Icebergs
Today, while on my the while on my way to see my therapist, I took advantage of the long train from Cambridge to Brookline to catch up on my reading. I was in the middle of a chapter on the miracle of serendipity, which Webster's Dictionary defines as "the gift of finding valuable or agreeable things not sought for." Serendipity, it explains, seems to be a key element in enlightenment for those of us in the soul searching business. It's special kind of grace, it helps to heal and inspire, among other things, and its origins are quite mysterious.
The chapter recounts a story by Carl Jung, in which he refers to a therapeutic session he held with one of his patients.
She was highly intelligent, educated woman, but Jung found her rationalism and "geometrical" idea of reality a hindrance to her work in psychotherapy.
She conveyed to Jung a brilliant dream she had in which someone had given her a golden scarab, an expensive piece of jewelry. At about the same time, Jung hears a tapping on his window. A large flying insect seemed adamant about entering enter his dark office for reasons he did not know.
Jung walked over to the window and opened it, catching the insect in mid flight. To his amazement he found what he held in his hand to be a scarabaied beetle. So named for it's green gold color and most nearly resembles that of a gold scarab.
He walked over to his patient with bug in hand and said, "Here is your scarab."
That made a huge break through for her in therapy, and enabled her to think outside the box of rationalism.
Here we see a great example of the miracle of serendipity.

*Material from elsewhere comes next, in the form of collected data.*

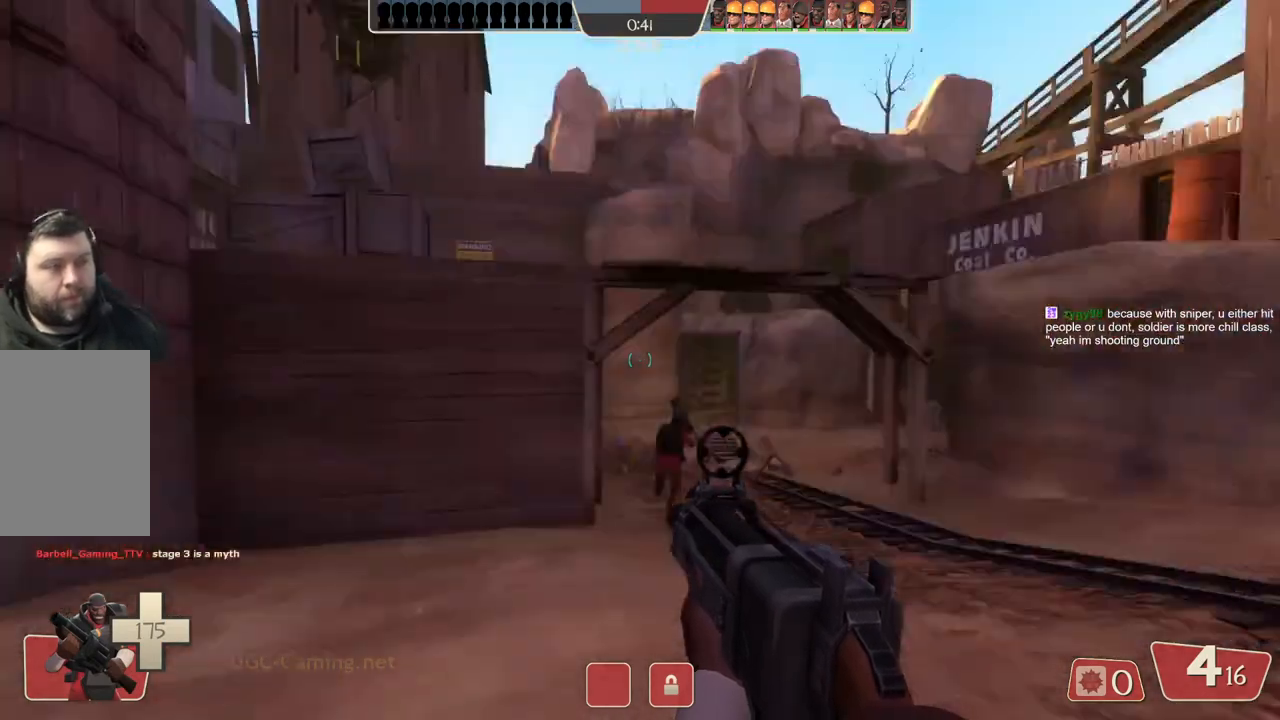
{"buttons": [], "left_stick": "up", "right_stick": "center", "events": []}
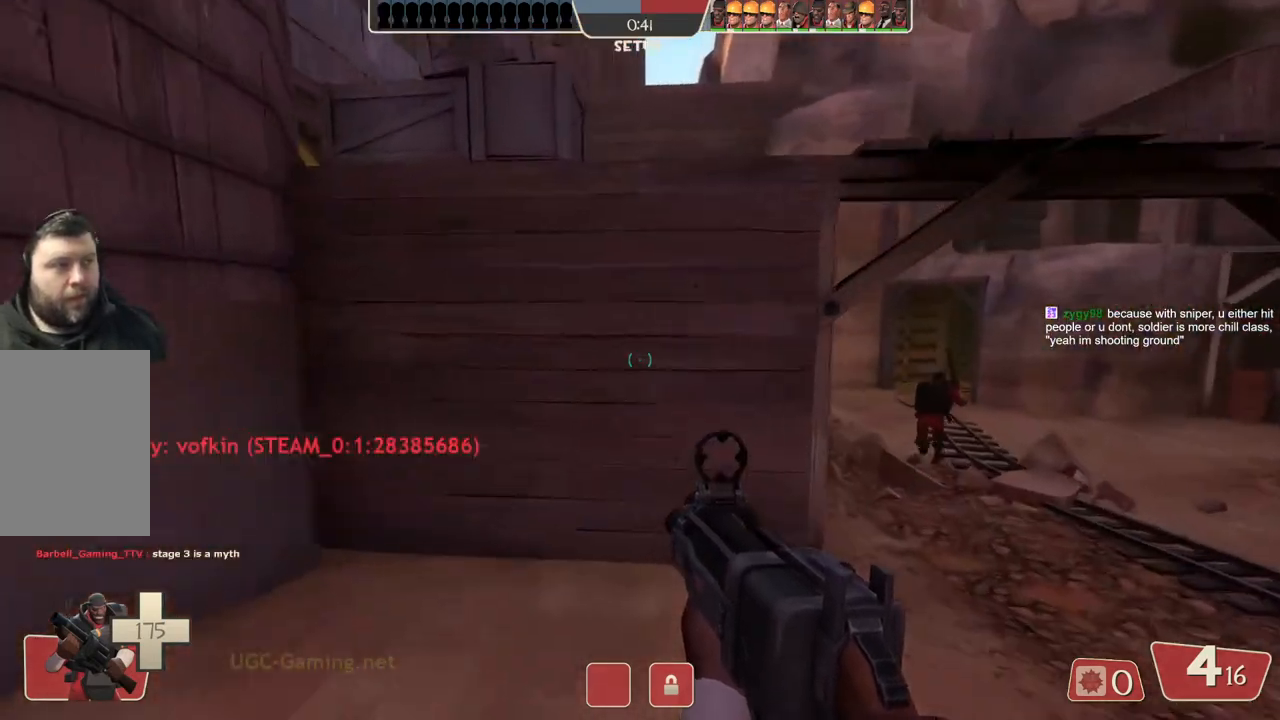
{"buttons": [], "left_stick": "up", "right_stick": "center", "events": []}
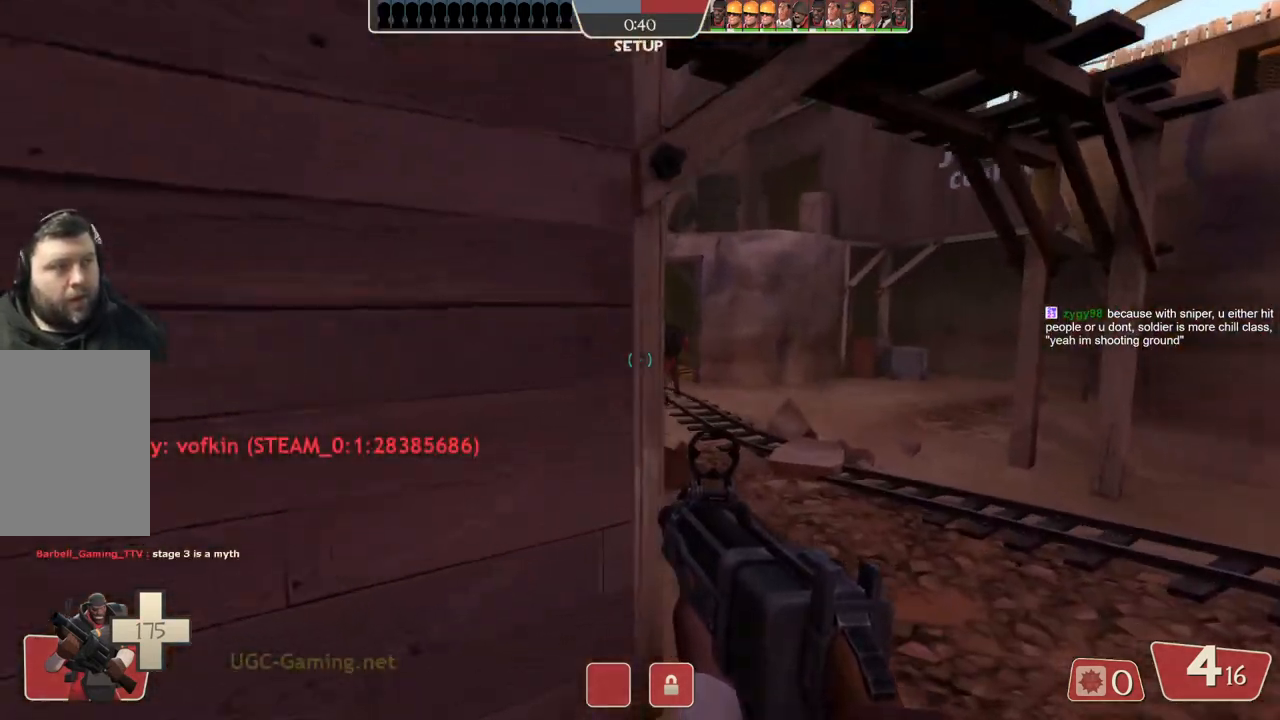
{"buttons": [], "left_stick": "up", "right_stick": "center", "events": [[300, "left_stick", "up-right"], [450, "left_stick", "up"]]}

A while back, while pondering the nature of the human condition, and our subtle and sometimes not so subtle ways of interacting with each other, I came up with a concept I thought pretty apt at the time.
It was my theory that we human beings are much like icebergs. Much of who we are we choose to show each other is like much iceberg. I'll show you only ten percent of who I really am and what I think, the other ninety percent or so is submerged, hidden beneath the waters edge. A huge part of who and what we really are never breaches the surface.
In our personal relationships, romantic or otherwise, how much do we really know about the other person? How much are we revealing?
How much do I really know about myself? Again, the iceberg theory seems to hold up. There's a lot about me I'm finding out. Not all of it is good, and not all of it is bad. But one hundred percent of it relevant.
I explored these ideas with my therapist, Nancy. We spent our 50 minutes together doing what we try to do every week, reshape and expand the way I see the world.
When you take thought to the cosmic level, however, the iceberg theory might not be applicable. We are surrounded by a seemingly unending Universe, after all.